Normally, companies only rely on a non-disparagement clause in separation agreements to adequately protect themselves from a departing executive’s representations. Wilson’s contract includes a non-disparagement clause on top of his press prohibition.

“It seems like there was some kind of disagreement or continued discord here, and the company is focused on trying to make sure its brand and reputation are fully protected,” said McCants.

In other words, it doesn’t seem like Wilson and his former employer are on good terms.

In contrast, when departures are more amicable, companies typically ensure that the characterization of the outgoing executive’s separation is focused on a new opportunity or retirement so there’s no risk of negative assumptions in the absence of communications about a “job well done” and positive wishes in future endeavors, noted McCants.

Jabil did not comment in response to a request.

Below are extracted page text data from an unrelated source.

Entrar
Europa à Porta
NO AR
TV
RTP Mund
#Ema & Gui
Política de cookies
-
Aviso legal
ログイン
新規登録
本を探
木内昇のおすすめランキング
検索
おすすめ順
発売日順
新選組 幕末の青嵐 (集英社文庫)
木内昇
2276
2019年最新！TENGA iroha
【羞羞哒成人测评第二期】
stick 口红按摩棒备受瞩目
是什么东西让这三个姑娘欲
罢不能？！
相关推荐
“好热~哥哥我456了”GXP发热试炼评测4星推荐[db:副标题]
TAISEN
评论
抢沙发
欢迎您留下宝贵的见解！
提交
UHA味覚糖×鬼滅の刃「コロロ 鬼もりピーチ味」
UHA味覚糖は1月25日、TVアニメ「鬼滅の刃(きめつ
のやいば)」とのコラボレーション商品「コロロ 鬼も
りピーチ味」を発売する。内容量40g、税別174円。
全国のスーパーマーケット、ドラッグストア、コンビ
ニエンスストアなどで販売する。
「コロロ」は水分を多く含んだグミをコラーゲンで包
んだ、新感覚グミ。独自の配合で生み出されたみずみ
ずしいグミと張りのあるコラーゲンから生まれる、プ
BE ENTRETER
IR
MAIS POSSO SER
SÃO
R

Wilson did not respond to Fortune’s attempts to reach him. 

Wilson’s exit earned him a 10 on “The Push-Out Score” from independent research firm Exechange, which tracks executive departures and ranks on a scale of 0 to 10 whether a CEO or CFO was forced out or pressured to resign rather than left voluntarily. Wilson’s age, 58, plus his short tenure in the CEO role, and the form and language of the notice all contributed to the score, Exechange researcher Daniel Schauber wrote in the firm’s April report. “The constellation of all the aforementioned warning signals leaves little room for interpretation and indicates that Wilson was under pressure to leave his post as CEO,” he explained.

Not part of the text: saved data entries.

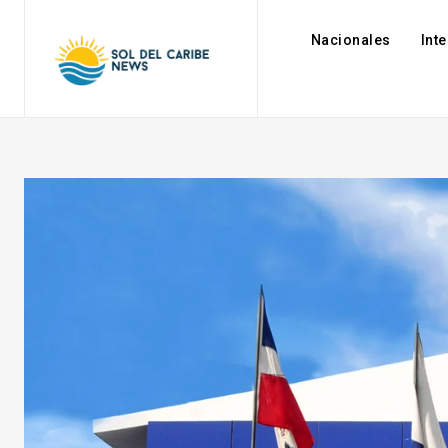
Nacionales
Int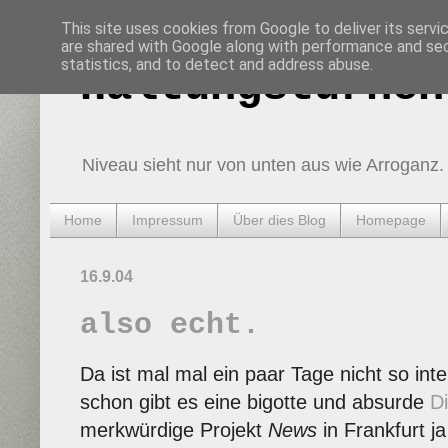
This site uses cookies from Google to deliver its servi
are shared with Google along with performance and secu
statistics, and to detect and address abuse.
Haltungsturnen
Niveau sieht nur von unten aus wie Arroganz.
Home
Impressum
Über dies Blog
Homepage
16.9.04
also echt.
Da ist mal mal ein paar Tage nicht so int
schon gibt es eine bigotte und absurde
D
merkwürdige Projekt
News
in Frankfurt j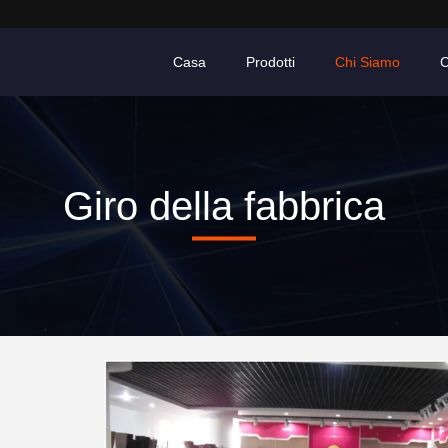
Casa
Prodotti
Chi Siamo
C
Giro della fabbrica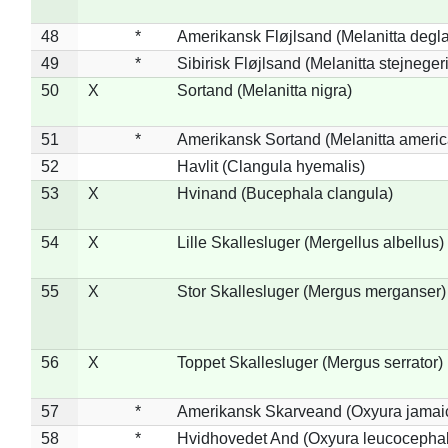
48
*
Amerikansk Fløjlsand (Melanitta degla
49
*
Sibirisk Fløjlsand (Melanitta stejnegeri
50
X
Sortand (Melanitta nigra)
51
*
Amerikansk Sortand (Melanitta ameri
52
Havlit (Clangula hyemalis)
53
X
Hvinand (Bucephala clangula)
54
X
Lille Skallesluger (Mergellus albellus)
55
X
Stor Skallesluger (Mergus merganser)
56
X
Toppet Skallesluger (Mergus serrator)
57
*
Amerikansk Skarveand (Oxyura jamai
58
*
Hvidhovedet And (Oxyura leucocepha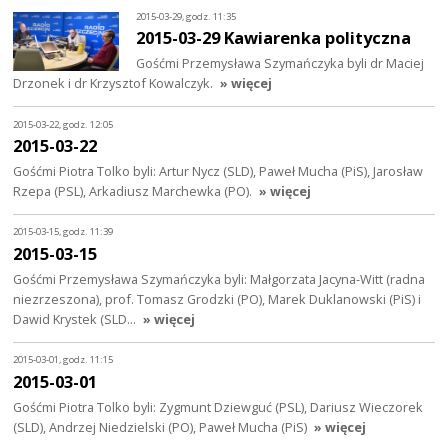
2015-03-29, godz. 11:35
2015-03-29 Kawiarenka polityczna
Gośćmi Przemysława Szymańczyka byli dr Maciej
Drzonek i dr Krzysztof Kowalczyk.
» więcej
2015-03-22, godz. 12:05
2015-03-22
Gośćmi Piotra Tolko byli: Artur Nycz (SLD), Paweł Mucha (PiS), Jarosław
Rzepa (PSL), Arkadiusz Marchewka (PO).
» więcej
2015-03-15, godz. 11:39
2015-03-15
Gośćmi Przemysława Szymańczyka byli: Małgorzata Jacyna-Witt (radna
niezrzeszona), prof. Tomasz Grodzki (PO), Marek Duklanowski (PiS) i
Dawid Krystek (SLD…
» więcej
2015-03-01, godz. 11:15
2015-03-01
Gośćmi Piotra Tolko byli: Zygmunt Dziewguć (PSL), Dariusz Wieczorek
(SLD), Andrzej Niedzielski (PO), Paweł Mucha (PiS)
» więcej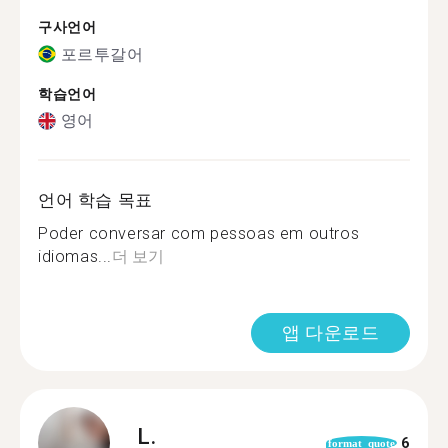
구사언어
포르투갈어
학습언어
영어
언어 학습 목표
Poder conversar com pessoas em outros
idiomas...
더 보기
앱 다운로드
L.
6
format_quote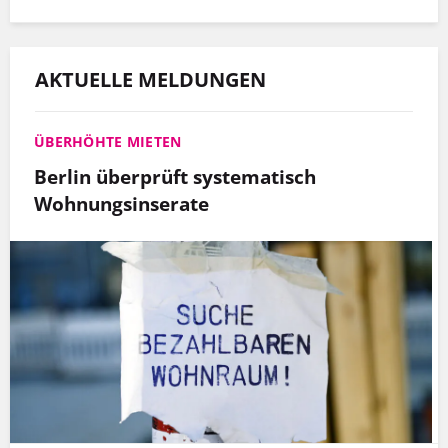
AKTUELLE MELDUNGEN
ÜBERHÖHTE MIETEN
Berlin überprüft systematisch
Wohnungsinserate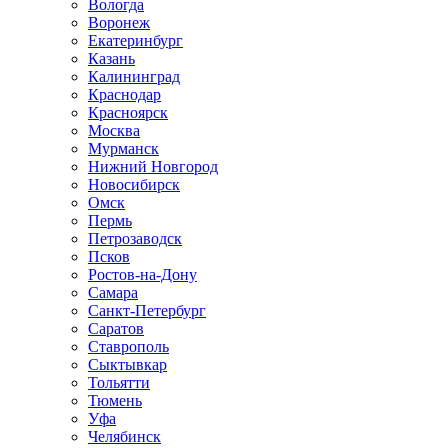
Вологда
Воронеж
Екатеринбург
Казань
Калининград
Краснодар
Красноярск
Москва
Мурманск
Нижний Новгород
Новосибирск
Омск
Пермь
Петрозаводск
Псков
Ростов-на-Дону
Самара
Санкт-Петербург
Саратов
Ставрополь
Сыктывкар
Тольятти
Тюмень
Уфа
Челябинск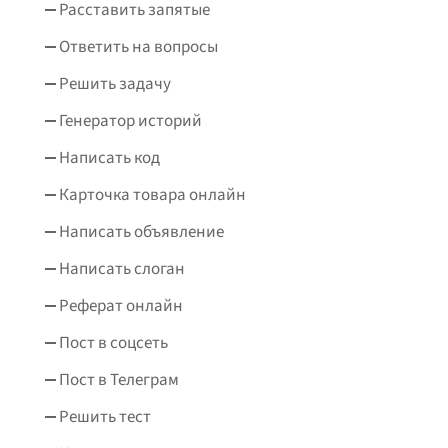
Расставить запятые
Ответить на вопросы
Решить задачу
Генератор историй
Написать код
Карточка товара онлайн
Написать объявление
Написать слоган
Реферат онлайн
Пост в соцсеть
Пост в Телеграм
Решить тест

Wilson’s departure comes as public ratings of Jabil on employee review platform Indeed have trended downward from 3.04 in 2022 to 2.92 in 2024, out of 3,900 reviews and with 5.0 as the highest. Jabil ranked below average in Indeed’s work wellbeing survey, scoring a 68. Overall, the company scored a 3.8 out of 5.0 on both Indeed and employee platform Glassdoor. Among the categories that employees can review, including work-life balance, pay, culture and job security, management scored the second-lowest, at 3.5.

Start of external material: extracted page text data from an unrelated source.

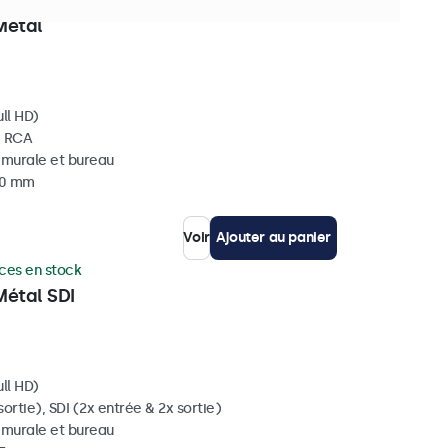
ièces en stock
Métal
ll HD)
, RCA
, murale et bureau
 40 mm
Voir
Ajouter au panier
ces en stock
Métal SDI
ll HD)
ortie), SDI (2x entrée & 2x sortie)
, murale et bureau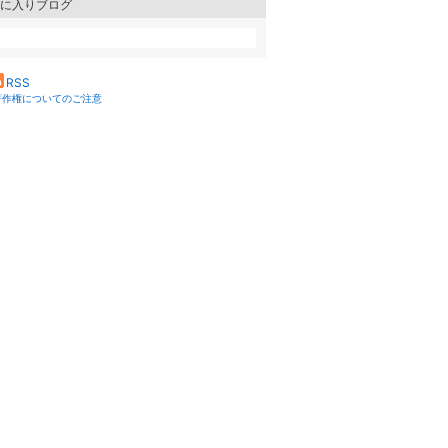
に入りブログ
RSS
著作権についてのご注意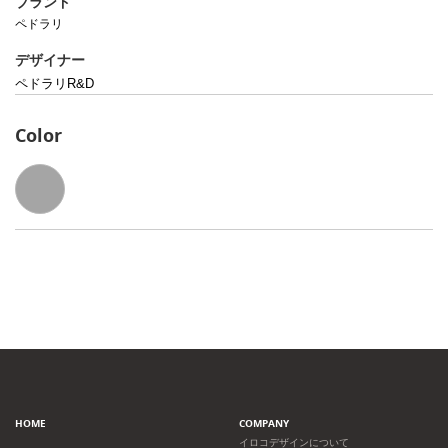
ブランド
ペドラリ
デザイナー
ペドラリR&D
Color
HOME
COMPANY
イロコデザインについて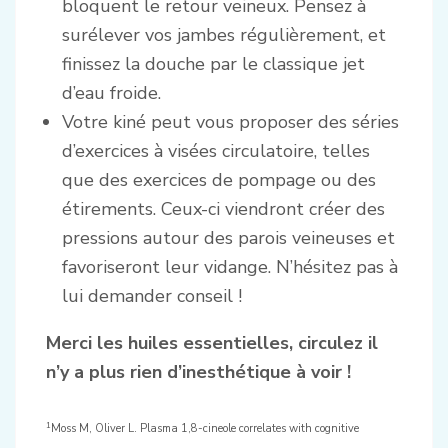
bloquent le retour veineux. Pensez à
surélever vos jambes régulièrement, et
finissez la douche par le classique jet
d’eau froide.
Votre kiné peut vous proposer des séries
d’exercices à visées circulatoire, telles
que des exercices de pompage ou des
étirements. Ceux-ci viendront créer des
pressions autour des parois veineuses et
favoriseront leur vidange. N’hésitez pas à
lui demander conseil !
Merci les huiles essentielles, circulez il
n’y a plus rien d’inesthétique à voir !
1
Moss M, Oliver L. Plasma 1,8-cineole correlates with cognitive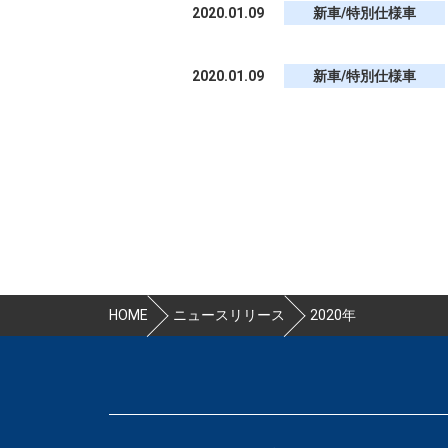
2020.01.09
新車/特別仕様車
2020.01.09
新車/特別仕様車
HOME
ニュースリリース
2020年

An April review from a former Jabil recruiting coordinator in St. Petersburg, Fla., said it was mostly “a boys club with terrible communication.” An inspector currently at the company in Elmira, New York, said they loved the job but felt they were treated poorly. “All about who you know, who you are friends with, related to, or who you are dating,” the employee wrote. “HR is biased, good luck receiving any help when you are having any issue with a coworker or supervisor.”

However, other reviewers awarded the company five stars and said it was a great place to work with “outstanding” management, good pay and benefits, and a professional workplace culture. Wilson had an 86% approval rating on Glassdoor.

His departure led to a full-scale shakeup at Jabil, which was another refrain among the constructive criticism employees had for the company. “Form some actual strategy around our vision statement. Stop randomly reorganizing in hopes of finding a savior,” wrote an employee on Comparably in a review directed at company leadership.

Jabil appointed CFO Michael Dastoor as interim CEO during the investigation, and on May 18, the board named Dastoor CEO to replace Wilson. To replace Dastoor, the new CFO is Gregory Hebard, the company’s former treasurer.

And Steven Borges, an executive who had taken leave as part of a planned retirement and had entered a mutual separation agreement, returned to his role on May 18 under the title of executive vice president of the company’s global business units. Jabil extended Borges’ employment with an amendment to his initial deal to retire. That separation agreement did not include the media provision included in Wilson’s deal.